In [1]:
from pathlib import Path
import shutil

import gymnasium as gym
import torch

from deep_q import DeepQFunc, DeepQFuncTrainer, DeepQFuncTester, ReplayBuffer, Discrete1ContinuousAction
from env import Env


#### 使用CarPole-V1 环境，测试简单的Deep Q 如何处理连续的State空间和离散的Action空间

In [None]:
GYM_ENV_NAME = 'CartPole-v1'
_train_gym_env = gym.make(GYM_ENV_NAME)

# 打印查看环境的动作空间和状态空间 
action_nums, state_space = _train_gym_env.action_space.n, _train_gym_env.observation_space
print(f'action num: {action_nums}, space: {state_space}')

TRAIN_EPOCH = 300
HIDDEN_DIM = 256
LEARNING_RATE = 2e-3
GAMMA = 0.99

# 使用指数递减的epsilon-greedy策略
START_EPSILON = 0.5
END_EPSILON = 0.05
DECAY_RATE = 0.99
EPSILON_LIST = [max(START_EPSILON * (DECAY_RATE ** i), END_EPSILON) for i in range(TRAIN_EPOCH)]


log_path = Path('./logs/run2')
if log_path.exists():
    shutil.rmtree(log_path)

# _USE_CUDA = True and torch.cuda.is_available()
_USE_CUDA = False and torch.cuda.is_available()

q_func = DeepQFunc(state_space.shape[0], 
                   action_nums, 
                   hidden_dim=HIDDEN_DIM, 
                   device=torch.device('cuda') if _USE_CUDA else None)

env = Env(_train_gym_env)

replay_buffer = ReplayBuffer(10000)
q_func_trainer = DeepQFuncTrainer(q_func=q_func, 
                                  env=env,
                                  replay_buffer=replay_buffer,
                                  learning_rate=LEARNING_RATE,
                                  batch_size=64,
                                  gamma=GAMMA,
                                  epsilon_list=EPSILON_LIST,
                                  logger_folder=log_path)


In [None]:
q_func_trainer.train(train_epoch=TRAIN_EPOCH, 
                     max_steps=1000, 
                     minimal_replay_size_to_train=64 * 10,
                     target_q_update_freq=10)

#### 开始测试

In [None]:
_render_env = Env(gym.make(GYM_ENV_NAME, render_mode='human'))
q_func_tester = DeepQFuncTester(
    q_func=q_func.to('cpu'),
    env=_render_env
)

In [None]:
q_func_tester.test(2000)

In [None]:
p = Path('./model')
if not p.exists():
    p.mkdir()
q_func.save(Path('./model/trained_for_cartpole.pth'))

(资料)
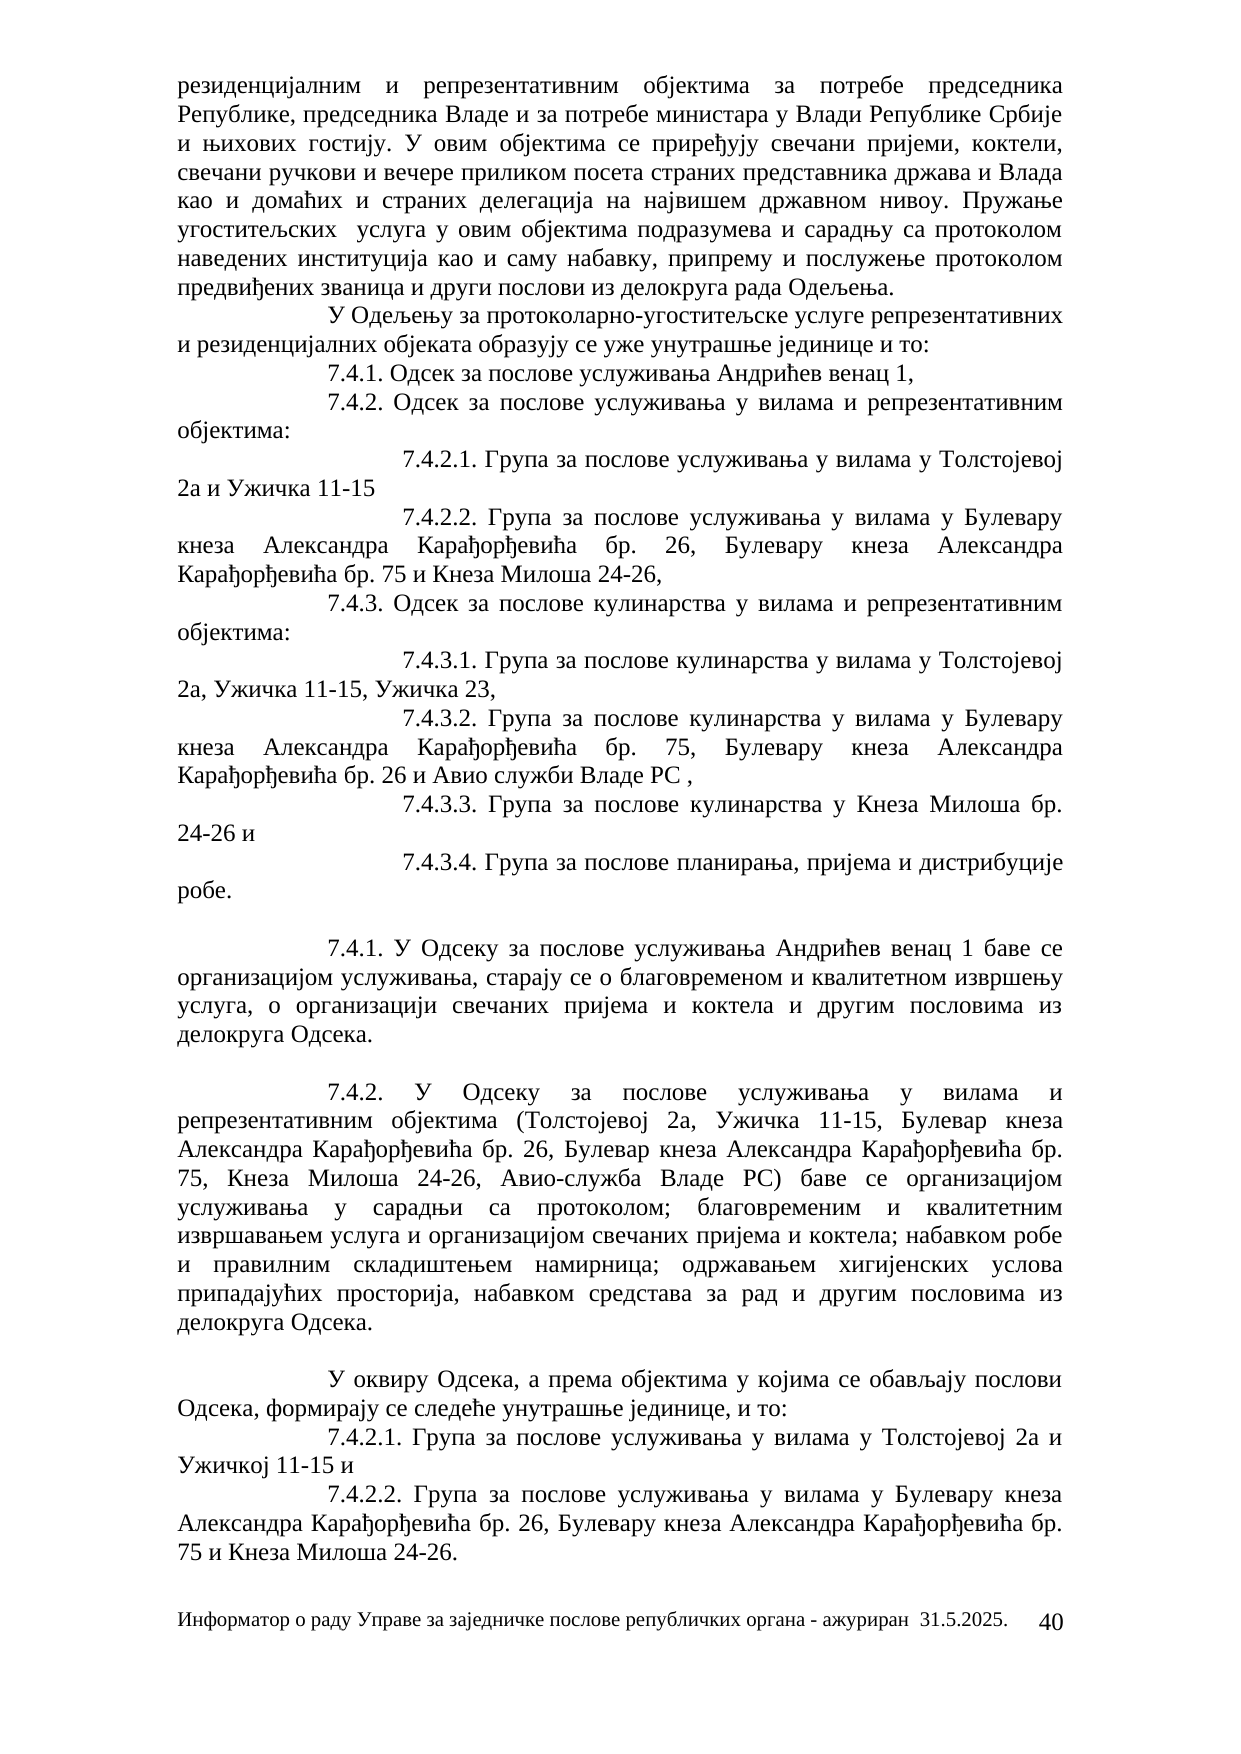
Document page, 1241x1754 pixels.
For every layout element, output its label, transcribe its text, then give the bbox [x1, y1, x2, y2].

text 7.4.2.2. Група за послове услуживања у вилама у Булевару кнеза Александра Карађорђевића бр. 26, Булевару кнеза Александра Карађорђевића бр. 75 и Кнеза Милоша 24-26, [177, 502, 1063, 588]
text 7.4.2.2. Група за послове услуживања у вилама у Булевару кнеза Александра Карађорђевића бр. 26, Булевару кнеза Александра Карађорђевића бр. 75 и Кнеза Милоша 24-26. [177, 1479, 1063, 1566]
text резиденцијалним и репрезентативним објектима за потребе председника Републике, председника Владе и за потребе министара у Влади Републике Србије и њихових гостију. У овим објектима се приређују свечани пријеми, коктели, свечани ручкови и вечере приликом посета страних представника држава и Влада као и домаћих и страних делегација на највишем државном нивоу. Пружање угоститељских услуга у овим објектима подразумева и сарадњу са протоколом наведених институција као и саму набавку, припрему и послужење протоколом предвиђених званица и други послови из делокруга рада Одељења. [177, 71, 1063, 301]
text 7.4.1. У Одсеку за послове услуживања Андрићев венац 1 баве се организацијом услуживања, старају се о благовременом и квалитетном извршењу услуга, o организацији свечаних пријема и коктела и другим пословима из делокруга Одсека. [177, 933, 1063, 1048]
text У Одељењу за протоколарно-угоститељске услуге репрезентативних и резиденцијалних објеката образују се уже унутрашње јединице и то: [177, 301, 1063, 358]
text У оквиру Одсека, а према објектима у којима се обављају послови Одсека, формирају се следеће унутрашње јединице, и то: [177, 1364, 1063, 1422]
text 7.4.3. Одсек за послове кулинарства у вилама и репрезентативним објектима: [177, 588, 1063, 646]
text 7.4.1. Одсек за послове услуживања Андрићев венац 1, [177, 358, 1063, 387]
text 7.4.3.4. Група за послове планирања, пријема и дистрибуције робе. [177, 847, 1063, 904]
text 7.4.3.1. Група за послове кулинарства у вилама у Толстојевој 2а, Ужичка 11-15, Ужичка 23, [177, 646, 1063, 703]
text 7.4.2. У Одсеку за послове услуживања у вилама и репрезентативним објектима (Толстојевој 2а, Ужичка 11-15, Булевар кнеза Александра Карађорђевића бр. 26, Булевар кнеза Александра Карађорђевића бр. 75, Кнеза Милоша 24-26, Авио-служба Владе РС) баве се организацијом услуживања у сарадњи са протоколом; благовременим и квалитетним извршавањем услуга и организацијом свечаних пријема и коктела; набавком робе и правилним складиштењем намирница; одржавањем хигијенских услова припадајућих просторија, набавком средстава за рад и другим пословима из делокруга Одсека. [177, 1077, 1063, 1336]
text 7.4.3.2. Група за послове кулинарства у вилама у Булевару кнеза Александра Карађорђевића бр. 75, Булевару кнеза Александра Карађорђевића бр. 26 и Авио служби Владе РС , [177, 703, 1063, 789]
text 7.4.3.3. Група за послове кулинарства у Кнеза Милоша бр. 24-26 и [177, 789, 1063, 847]
text 7.4.2.1. Група за послове услуживања у вилама у Толстојевој 2а и Ужичкој 11-15 и [177, 1422, 1063, 1479]
text 7.4.2.1. Група за послове услуживања у вилама у Толстојевој 2а и Ужичка 11-15 [177, 444, 1063, 502]
text 7.4.2. Одсек за послове услуживања у вилама и репрезентативним објектима: [177, 387, 1063, 444]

== 任务内容 ==
• 1. 在这段 CartPole Deep Q 训练代码中，ReplayBuffer 的容量设为多少？
• 2. 修改这段 CartPole 训练代码：从“# _USE_CUDA = True”起，直到“replay_buffer = ReplayBuffer(10000)”为止（含该处），重新写出这一部分，并把其中的“ReplayBuffer”替换为“PrioritizedReplayBuffer”。

== 参考答案 ==
• 1. 10000

• 2.
# _USE_CUDA = True and torch.cuda.is_available()
_USE_CUDA = False and torch.cuda.is_available()

q_func = DeepQFunc(state_space.shape[0], 
                   action_nums, 
                   hidden_dim=HIDDEN_DIM, 
                   device=torch.device('cuda') if _USE_CUDA else None)

env = Env(_train_gym_env)

replay_buffer = PrioritizedReplayBuffer(10000)